In a yellowish tan interior, called 4 PM (1959), Katz delivers another understated ode to his wife Ada. The background, above and below, of the painting is rendered in yellow. A large set of curtains, placed in the upper left dominates the upper register. Next to it, on the right is a painting, another yellow interior, hung on the wall, a bit above the figure of Katz’s wife. She sits next to a pillow on a couch, her arms crossed and resting on her lap. To the left, underneath large white curtains, are two chairs placed in front of a round coffee table. Leading to the table is a long white rectangle on the floor–an area rug contrasting in hue with the painting’s yellow background. At the bottom right, there is a brown square that looks like the side of a cabinet. This is a painting whose emotional involvement cannot be separated from the gorgeous way it is painted. We know that Ada has been a major support for Katz for decades, but this painting took place when their attachment was clse to new. Its subtlety and emphasis on the attractiveness of a well-appointed room reminds the viewer of Vuillard. More openly than usual, 4 PM seems to give way to an atmosphere not so luxurious as happily comfortable. Katz is a gifted painter of emotional content.

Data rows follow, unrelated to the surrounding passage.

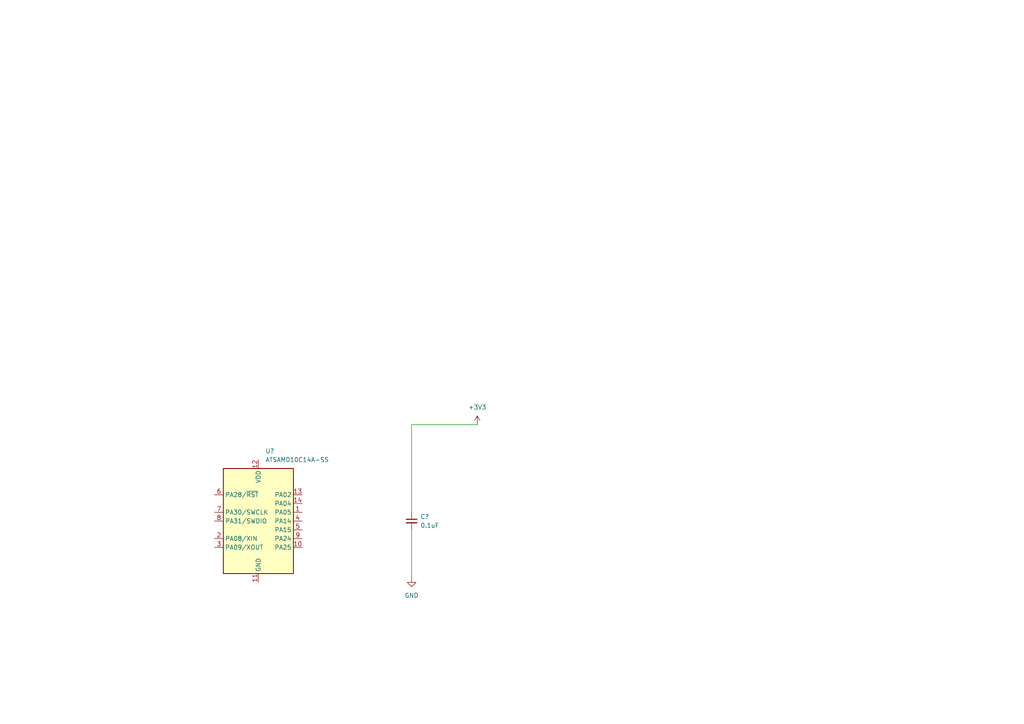
<source format=kicad_sch>
(kicad_sch (version 20211123) (generator eeschema)

  (uuid da4790da-9e5c-4cb9-8443-d4c1411f329c)

  (paper "A4")

  


  (wire (pts (xy 119.38 167.64) (xy 119.38 153.67))
    (stroke (width 0) (type default) (color 0 0 0 0))
    (uuid 11ddf3da-14e5-4822-91ca-7b1bc1445eb9)
  )
  (wire (pts (xy 138.43 123.19) (xy 119.38 123.19))
    (stroke (width 0) (type default) (color 0 0 0 0))
    (uuid 35213fea-0f90-480c-b210-27a51ab30909)
  )
  (wire (pts (xy 119.38 123.19) (xy 119.38 148.59))
    (stroke (width 0) (type default) (color 0 0 0 0))
    (uuid 6465c276-23f1-4beb-8f42-3850d43cb447)
  )

  (symbol (lib_id "Device:C_Small") (at 119.38 151.13 0) (unit 1)
    (in_bom yes) (on_board yes) (fields_autoplaced)
    (uuid 0c5bfc8f-72f3-48c5-97e8-f6992634c515)
    (property "Reference" "C?" (id 0) (at 121.92 149.8662 0)
      (effects (font (size 1.27 1.27)) (justify left))
    )
    (property "Value" "0.1uF" (id 1) (at 121.92 152.4062 0)
      (effects (font (size 1.27 1.27)) (justify left))
    )
    (property "Footprint" "" (id 2) (at 119.38 151.13 0)
      (effects (font (size 1.27 1.27)) hide)
    )
    (property "Datasheet" "~" (id 3) (at 119.38 151.13 0)
      (effects (font (size 1.27 1.27)) hide)
    )
    (pin "1" (uuid 1eb7c56b-bfea-40af-b6ed-38f4e0a759eb))
    (pin "2" (uuid 67b5acad-d359-48bc-8705-3941b40cdf60))
  )

  (symbol (lib_id "power:GND") (at 119.38 167.64 0) (unit 1)
    (in_bom yes) (on_board yes) (fields_autoplaced)
    (uuid 9cd3da5d-c6c4-4560-8319-359c9b864b90)
    (property "Reference" "#PWR?" (id 0) (at 119.38 173.99 0)
      (effects (font (size 1.27 1.27)) hide)
    )
    (property "Value" "GND" (id 1) (at 119.38 172.72 0))
    (property "Footprint" "" (id 2) (at 119.38 167.64 0)
      (effects (font (size 1.27 1.27)) hide)
    )
    (property "Datasheet" "" (id 3) (at 119.38 167.64 0)
      (effects (font (size 1.27 1.27)) hide)
    )
    (pin "1" (uuid 052cac89-ccb0-4161-908a-c8d60fdb86dc))
  )

  (symbol (lib_id "power:+3V3") (at 138.43 123.19 0) (unit 1)
    (in_bom yes) (on_board yes) (fields_autoplaced)
    (uuid ae412c86-a392-4c1a-bebd-0a57ac324baa)
    (property "Reference" "#PWR?" (id 0) (at 138.43 127 0)
      (effects (font (size 1.27 1.27)) hide)
    )
    (property "Value" "+3V3" (id 1) (at 138.43 118.11 0))
    (property "Footprint" "" (id 2) (at 138.43 123.19 0)
      (effects (font (size 1.27 1.27)) hide)
    )
    (property "Datasheet" "" (id 3) (at 138.43 123.19 0)
      (effects (font (size 1.27 1.27)) hide)
    )
    (pin "1" (uuid 1e4d690f-ad3a-4126-8a33-6efa04e0ea60))
  )

  (symbol (lib_id "MCU_Microchip_SAMD:ATSAMD10C14A-SS") (at 74.93 151.13 0) (unit 1)
    (in_bom yes) (on_board yes) (fields_autoplaced)
    (uuid d5895a6e-94be-43b5-8000-a57aed294f5b)
    (property "Reference" "U?" (id 0) (at 76.9494 130.81 0)
      (effects (font (size 1.27 1.27)) (justify left))
    )
    (property "Value" "ATSAMD10C14A-SS" (id 1) (at 76.9494 133.35 0)
      (effects (font (size 1.27 1.27)) (justify left))
    )
    (property "Footprint" "Package_SO:SOIC-14_3.9x8.7mm_P1.27mm" (id 2) (at 74.93 177.8 0)
      (effects (font (size 1.27 1.27)) hide)
    )
    (property "Datasheet" "http://ww1.microchip.com/downloads/en/DeviceDoc/Atmel-42242-SAM-D10_Datasheet.pdf" (id 3) (at 74.93 168.91 0)
      (effects (font (size 1.27 1.27)) hide)
    )
    (pin "1" (uuid abce87cf-e765-40d0-9912-9ade6ca43dcb))
    (pin "10" (uuid 05cc5ad8-2341-48cd-9bc0-fdef4d565110))
    (pin "11" (uuid f4db2f43-ec8a-4b5f-b27e-0215eef09aee))
    (pin "12" (uuid 2fd0d7eb-2c03-4e9e-b7f8-c56bda1cc60b))
    (pin "13" (uuid c284220c-8ded-4b07-b6a6-c224adf0d077))
    (pin "14" (uuid 324ea820-e08d-4ee4-a4e8-8773be84e130))
    (pin "2" (uuid 397da588-f058-41e8-9157-91cd95353ef7))
    (pin "3" (uuid d1549bcb-d15d-49e1-9faa-f6e485aab143))
    (pin "4" (uuid 42b074f3-01f2-4a31-b42b-3ee7a7a4bcac))
    (pin "5" (uuid 8384685e-4944-46b9-9bd7-326c044e2f7a))
    (pin "6" (uuid 9976284c-48fd-4eee-98b3-b8659ec87a35))
    (pin "7" (uuid 1cb58a35-e156-4479-9e8f-052c1ea541fb))
    (pin "8" (uuid caf54e88-403b-4327-80fe-4a21eef4a822))
    (pin "9" (uuid 4326617c-0d6f-472e-9923-3d29444cd60e))
  )

  (sheet_instances
    (path "/" (page "1"))
  )

  (symbol_instances
    (path "/9cd3da5d-c6c4-4560-8319-359c9b864b90"
      (reference "#PWR?") (unit 1) (value "GND") (footprint "")
    )
    (path "/ae412c86-a392-4c1a-bebd-0a57ac324baa"
      (reference "#PWR?") (unit 1) (value "+3V3") (footprint "")
    )
    (path "/0c5bfc8f-72f3-48c5-97e8-f6992634c515"
      (reference "C?") (unit 1) (value "0.1uF") (footprint "")
    )
    (path "/d5895a6e-94be-43b5-8000-a57aed294f5b"
      (reference "U?") (unit 1) (value "ATSAMD10C14A-SS") (footprint "Package_SO:SOIC-14_3.9x8.7mm_P1.27mm")
    )
  )
)

</source>
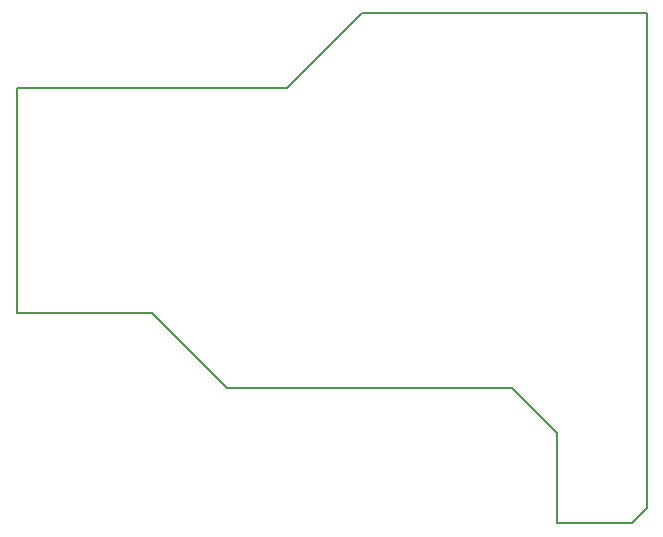
<source format=gm1>
G04 #@! TF.FileFunction,Profile,NP*
%FSLAX46Y46*%
G04 Gerber Fmt 4.6, Leading zero omitted, Abs format (unit mm)*
G04 Created by KiCad (PCBNEW 4.0.6) date Wed Jun 28 23:47:14 2017*
%MOMM*%
%LPD*%
G01*
G04 APERTURE LIST*
%ADD10C,0.100000*%
%ADD11C,0.150000*%
G04 APERTURE END LIST*
D10*
D11*
X154940000Y-82550000D02*
X154940000Y-101600000D01*
X177800000Y-82550000D02*
X154940000Y-82550000D01*
X184150000Y-76200000D02*
X177800000Y-82550000D01*
X208280000Y-76200000D02*
X184150000Y-76200000D01*
X208280000Y-118110000D02*
X208280000Y-76200000D01*
X207010000Y-119380000D02*
X208280000Y-118110000D01*
X200660000Y-119380000D02*
X207010000Y-119380000D01*
X200660000Y-111760000D02*
X200660000Y-119380000D01*
X196850000Y-107950000D02*
X200660000Y-111760000D01*
X172720000Y-107950000D02*
X196850000Y-107950000D01*
X166370000Y-101600000D02*
X172720000Y-107950000D01*
X154940000Y-101600000D02*
X166370000Y-101600000D01*
M02*

</source>
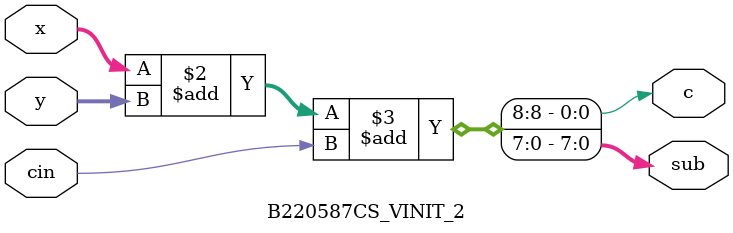
<source format=v>
module B220587CS_VINIT_2(input [7:0]x,
	input [7:0]y,
	input cin,
	output reg c,
	output reg[7:0]sub
);
	
	always@(x or y or cin)
	begin
		{c,sub}=x+y+cin;
	end
endmodule

</source>
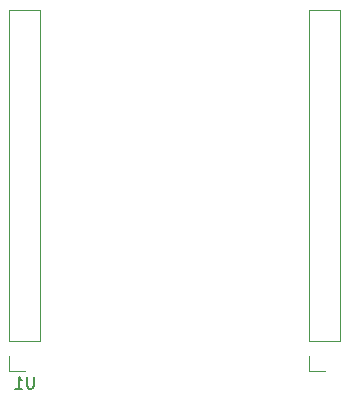
<source format=gbr>
%TF.GenerationSoftware,KiCad,Pcbnew,5.0.2-bee76a0~70~ubuntu18.04.1*%
%TF.CreationDate,2019-03-20T00:35:03+07:00*%
%TF.ProjectId,Display,44697370-6c61-4792-9e6b-696361645f70,rev?*%
%TF.SameCoordinates,PX1036640PY112a880*%
%TF.FileFunction,Legend,Bot*%
%TF.FilePolarity,Positive*%
%FSLAX46Y46*%
G04 Gerber Fmt 4.6, Leading zero omitted, Abs format (unit mm)*
G04 Created by KiCad (PCBNEW 5.0.2-bee76a0~70~ubuntu18.04.1) date Wed 20 Mar 2019 12:35:03 AM +07*
%MOMM*%
%LPD*%
G01*
G04 APERTURE LIST*
%ADD10C,0.120000*%
%ADD11C,0.150000*%
G04 APERTURE END LIST*
D10*
X22757000Y-20447000D02*
X25417000Y-20447000D01*
X22757000Y-48447000D02*
X22757000Y-20447000D01*
X25417000Y-48447000D02*
X25417000Y-20447000D01*
X22757000Y-48447000D02*
X25417000Y-48447000D01*
X22757000Y-49717000D02*
X22757000Y-51047000D01*
X22757000Y-51047000D02*
X24087000Y-51047000D01*
X48157000Y-48447000D02*
X48157000Y-20447000D01*
X48157000Y-51047000D02*
X49487000Y-51047000D01*
X50817000Y-48447000D02*
X50817000Y-20447000D01*
X48157000Y-20447000D02*
X50817000Y-20447000D01*
X48157000Y-48447000D02*
X50817000Y-48447000D01*
X48157000Y-49717000D02*
X48157000Y-51047000D01*
D11*
X24848904Y-51499380D02*
X24848904Y-52308904D01*
X24801285Y-52404142D01*
X24753666Y-52451761D01*
X24658428Y-52499380D01*
X24467952Y-52499380D01*
X24372714Y-52451761D01*
X24325095Y-52404142D01*
X24277476Y-52308904D01*
X24277476Y-51499380D01*
X23277476Y-52499380D02*
X23848904Y-52499380D01*
X23563190Y-52499380D02*
X23563190Y-51499380D01*
X23658428Y-51642238D01*
X23753666Y-51737476D01*
X23848904Y-51785095D01*
M02*

</source>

Now that Katz is a nonagenarian, it is hard to know where he will next proceed. The late paintings show him opening up and taking chances with an indefinition not seen in the earlier works, determined by sharp outlines. More than writers, painters seem to come into their own as they age; Katz is proof of this. I do not mean to lessen his earlier accomplishments, only that his art now has begun internalizing very large principles of form and composition that make his work compositionally memorable. The paintings of course can be related to his former efforts, the landscapes especially. But at Katz’s age, the risks he is taking indicate bravery and a willingness to continue searching. This is no small thing for someone so late in life, at a time when most of us rehearse the past rather than look to the future. In contrast, Katz pushes on in the most elegant fashion. His new work looks as vibrant, or more so, as the arte he mad decades ago. People and nature, always important to him, remain alive and vibrant rather than memorials to another time. It is remarkable to see so large an achievement continue unabated.